6- Yakın zamanda bir bütçe toplantısı yapmayı düşünüyor musunuz? 1 yılı dört buçuk saatte anlattığınız toplantıda neden bütçe ile ilgili parça parça verilere yer verildi ve hepsini tek bir tablo üzerinden göremedik. Ne kadarlık bir bütçe devraldığınızı şu an ne kadar kaldığını açıklar mısınız?
7- Muski Genel Müdürünün Merkez TV’nin program davetine neden icabet etmediğini açıkladığı “anlatacak projemiz yok” cümlesini Ahmet Başkan siz nasıl değerlendiriyorsunuz? İlker Cömert’in konuya dair yorumunu izlediniz mi?
8- Yurtdışı seyahatleri, kamunun tasarruf tedbirleri kapsamında anılmazken ilçe belediyelerinden seyahatlere eklenen meclis üyeleri de dahil olmak üzere gidenler kendi ceplerinden mi ödüyor yoksa halk olarak biz mi ödüyoruz masrafları? Halk ödüyorsa şeffaflık ilkesi gereği yerine getirilecek mi ?
9- Sazköy konusu nedir? MUTTAŞ Yönetim Kurulu Başkanı Uğur İlhami Özden için bir tahsis, bir düzen mi kurulacak, iddialar gerçeği yansıtıyor mu? Kamu vicdanını özellikle de çevrecileri rahatsız eden konuda işin aslını dile getirecek misiniz? Haber sitemiz Baş Yazarı Mustafa Gündoğ’un “Bodrum Usülü Meclis Komedisi” başlıklı yazısına itirazınız var mı?Bu konuda daha ne kadar susma hakkınızı kullanacaksınız?
10- Sözcü Gazetesinin feribot haberinde yer alan “Rodos Liman Başkanlığı’nın eksik evrak nedeniyle sefere çıkmasına izin verilmeyen feribotun Fethiye’ye gelecek yolcuları ise başka bir feribot şirketi ile Muğla’ya gönderildi.” ifadesine ilişkin bir açıklama ve yurttaşların yaşadığı mağduriyet hakkında neden bilgi yoktur gelen metinde? Sözcü Gazetesi de kimlikli sayıldığı için mi?

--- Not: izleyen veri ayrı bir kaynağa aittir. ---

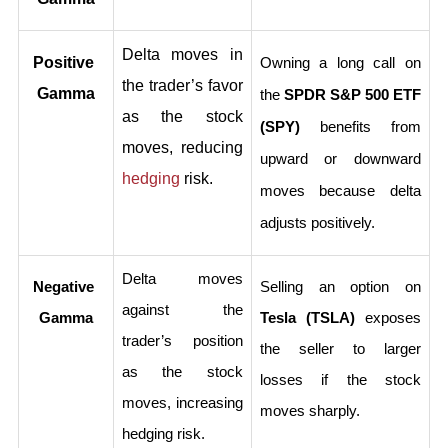
Delta moves in 
Positive 
Owning a long call on 
the trader’s favor 
Gamma
the 
SPDR S&P 500 ETF 
as the stock 
(SPY)
 benefits from 
moves, reducing 
upward or downward 
hedging
 risk.
moves because delta 
adjusts positively.
Delta moves 
Negative 
Selling an option on 
against the 
Gamma
Tesla (TSLA)
 exposes 
trader’s position 
the seller to larger 
as the stock 
losses if the stock 
moves, increasing 
moves sharply.
hedging risk.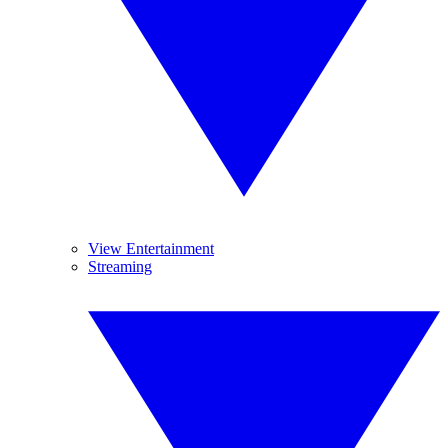
View Entertainment
Streaming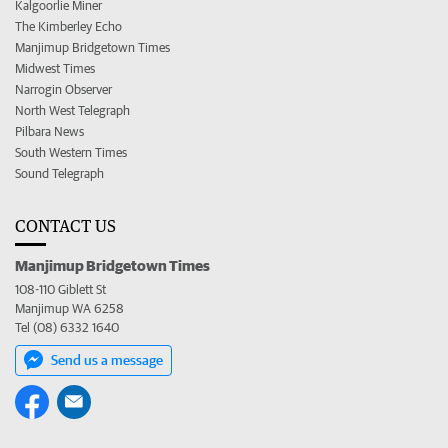
Kalgoorlie Miner
The Kimberley Echo
Manjimup Bridgetown Times
Midwest Times
Narrogin Observer
North West Telegraph
Pilbara News
South Western Times
Sound Telegraph
CONTACT US
Manjimup Bridgetown Times
108-110 Giblett St
Manjimup WA 6258
Tel (08) 6332 1640
Send us a message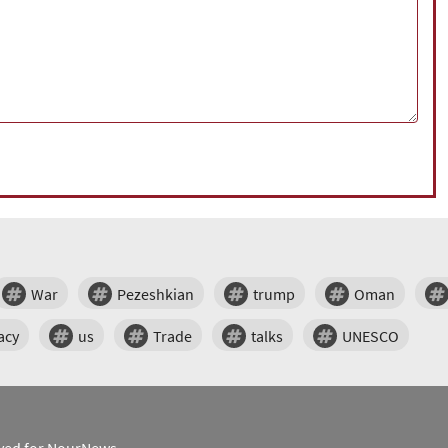
War
Pezeshkian
trump
Oman
acy
us
Trade
talks
UNESCO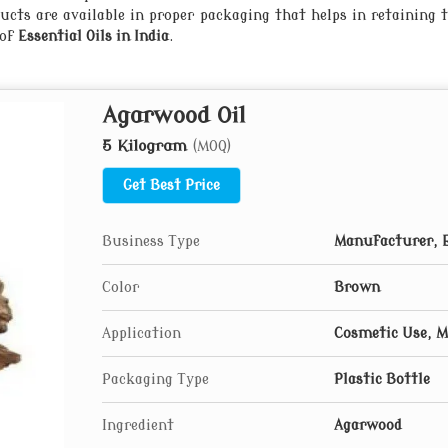
ts are available in proper packaging that helps in retaining t
 of
Essential Oils in India
.
Agarwood Oil
5 Kilogram
(MOQ)
Get Best Price
Business Type
Manufacturer, 
Color
Brown
Application
Cosmetic Use, M
Packaging Type
Plastic Bottle
Ingredient
Agarwood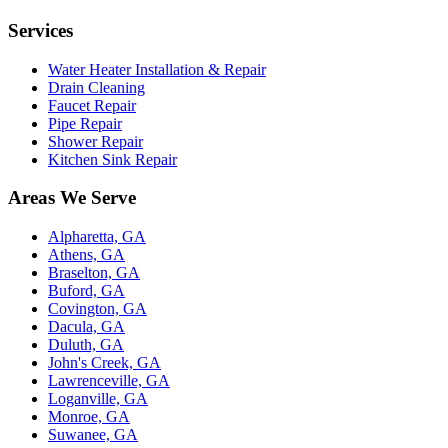
Services
Water Heater Installation & Repair
Drain Cleaning
Faucet Repair
Pipe Repair
Shower Repair
Kitchen Sink Repair
Areas We Serve
Alpharetta, GA
Athens, GA
Braselton, GA
Buford, GA
Covington, GA
Dacula, GA
Duluth, GA
John's Creek, GA
Lawrenceville, GA
Loganville, GA
Monroe, GA
Suwanee, GA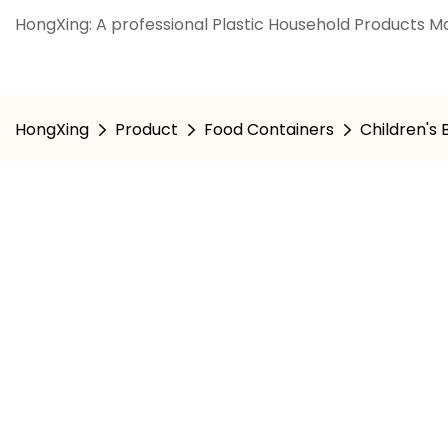
HongXing: A professional Plastic Household Products Ma
HongXing
Product
Food Containers
Children's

Bana halk tarafından parkta, kafede, büfede iletilen dikkat çeken cevapsız kalan sorular bunlar…
Söyleyen Muğlalılar yazan da benim. Kimlikler gerekirse ibraz edilebilir. Ancak illa kimliksiz dediklerinize çalışacaklarsa basın büronuz bir video daha çekebilirim.